__WORK TASK__: Quote all of the lines below verbatim, omitting the pictures from your answer.

__MATERIAL SHOWN__:
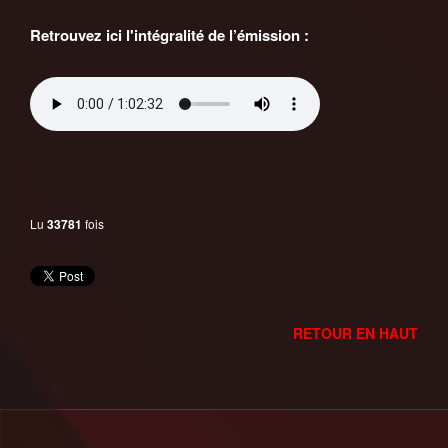
Retrouvez ici l'intégralité de l’émission :
Lu
33781
fois
RETOUR EN HAUT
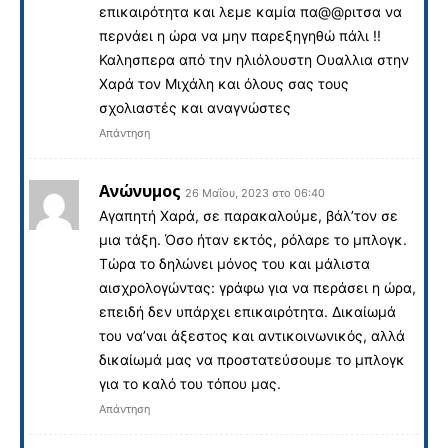
επικαιρότητα και λεμε καμία πα@@ριτσα να
περνάει η ώρα να μην παρεξηγηθώ πάλι !!
Καλησπερα από την ηλιόλουστη Ουαλλια στην
Χαρά τον Μιχάλη και όλους σας τους
σχολιαστές και αναγνώστες
Απάντηση
Ανώνυμος
26 Μαΐου, 2023 στο 06:40
Αγαπητή Χαρά, σε παρακαλούμε, βάλ’τον σε
μια τάξη. Όσο ήταν εκτός, ρόλαρε το μπλογκ.
Τώρα το δηλώνει μόνος του και μάλιστα
αισχρολογώντας: γράφω για να περάσει η ώρα,
επειδή δεν υπάρχει επικαιρότητα. Δικαίωμά
του να’ναι άξεστος και αντικοινωνικός, αλλά
δικαίωμά μας να προστατεύσουμε το μπλογκ
για το καλό του τόπου μας.
Απάντηση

__EXERCISE RESULT__:
Retrouvez ici l'intégralité de l’émission :
Lu
33781
fois
RETOUR EN HAUT
επικαιρότητα και λεμε καμία πα@@ριτσα να
περνάει η ώρα να μην παρεξηγηθώ πάλι !!
Καλησπερα από την ηλιόλουστη Ουαλλια στην
Χαρά τον Μιχάλη και όλους σας τους
σχολιαστές και αναγνώστες
Απάντηση
Ανώνυμος
26 Μαΐου, 2023 στο 06:40
Αγαπητή Χαρά, σε παρακαλούμε, βάλ’τον σε
μια τάξη. Όσο ήταν εκτός, ρόλαρε το μπλογκ.
Τώρα το δηλώνει μόνος του και μάλιστα
αισχρολογώντας: γράφω για να περάσει η ώρα,
επειδή δεν υπάρχει επικαιρότητα. Δικαίωμά
του να’ναι άξεστος και αντικοινωνικός, αλλά
δικαίωμά μας να προστατεύσουμε το μπλογκ
για το καλό του τόπου μας.
Απάντηση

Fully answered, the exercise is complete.